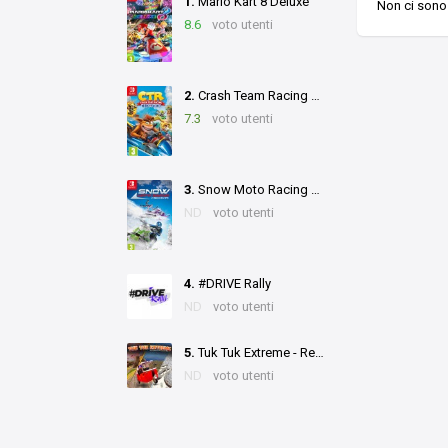
1.
Mario Kart 8 Deluxe
Non ci sono 
8.6
voto utenti
2.
Crash Team Racing Nitro-Fueled
7.3
voto utenti
3.
Snow Moto Racing Freedom
ND
voto utenti
4.
#DRIVE Rally
ND
voto utenti
5.
Tuk Tuk Extreme - Real Car Driving Simulator & Parking 2023 Car Games 3D
ND
voto utenti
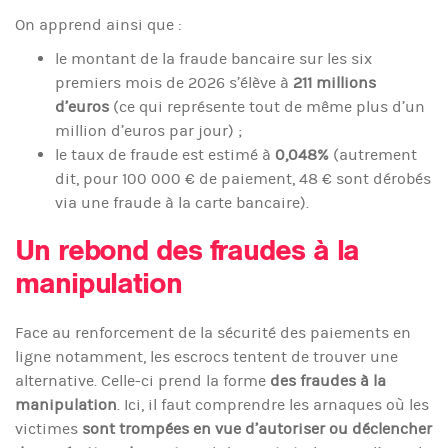
On apprend ainsi que :
le montant de la fraude bancaire sur les six
premiers mois de 2026 s’élève à
211 millions
d’euros
(ce qui représente tout de même plus d’un
million d’euros par jour) ;
le taux de fraude est estimé à
0,048%
(autrement
dit, pour 100 000 € de paiement, 48 € sont dérobés
via une fraude à la carte bancaire).
Un rebond des fraudes à la
manipulation
Face au renforcement de la sécurité des paiements en
ligne notamment, les escrocs tentent de trouver une
alternative. Celle-ci prend la forme
des fraudes à la
manipulation
. Ici, il faut comprendre les arnaques où les
victimes
sont trompées en vue d’autoriser ou déclencher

###

PROBLEM — Copy the listing above verbatim, leaving out pictures.

WRITTEN ANSWER —
1.
Mario Kart 8 Deluxe
Non ci sono 
8.6
voto utenti
2.
Crash Team Racing Nitro-Fueled
7.3
voto utenti
3.
Snow Moto Racing Freedom
ND
voto utenti
4.
#DRIVE Rally
ND
voto utenti
5.
Tuk Tuk Extreme - Real Car Driving Simulator & Parking 2023 Car Games 3D
ND
voto utenti
On apprend ainsi que :
le montant de la fraude bancaire sur les six
premiers mois de 2026 s’élève à
211 millions
d’euros
(ce qui représente tout de même plus d’un
million d’euros par jour) ;
le taux de fraude est estimé à
0,048%
(autrement
dit, pour 100 000 € de paiement, 48 € sont dérobés
via une fraude à la carte bancaire).
Un rebond des fraudes à la
manipulation
Face au renforcement de la sécurité des paiements en
ligne notamment, les escrocs tentent de trouver une
alternative. Celle-ci prend la forme
des fraudes à la
manipulation
. Ici, il faut comprendre les arnaques où les
victimes
sont trompées en vue d’autoriser ou déclencher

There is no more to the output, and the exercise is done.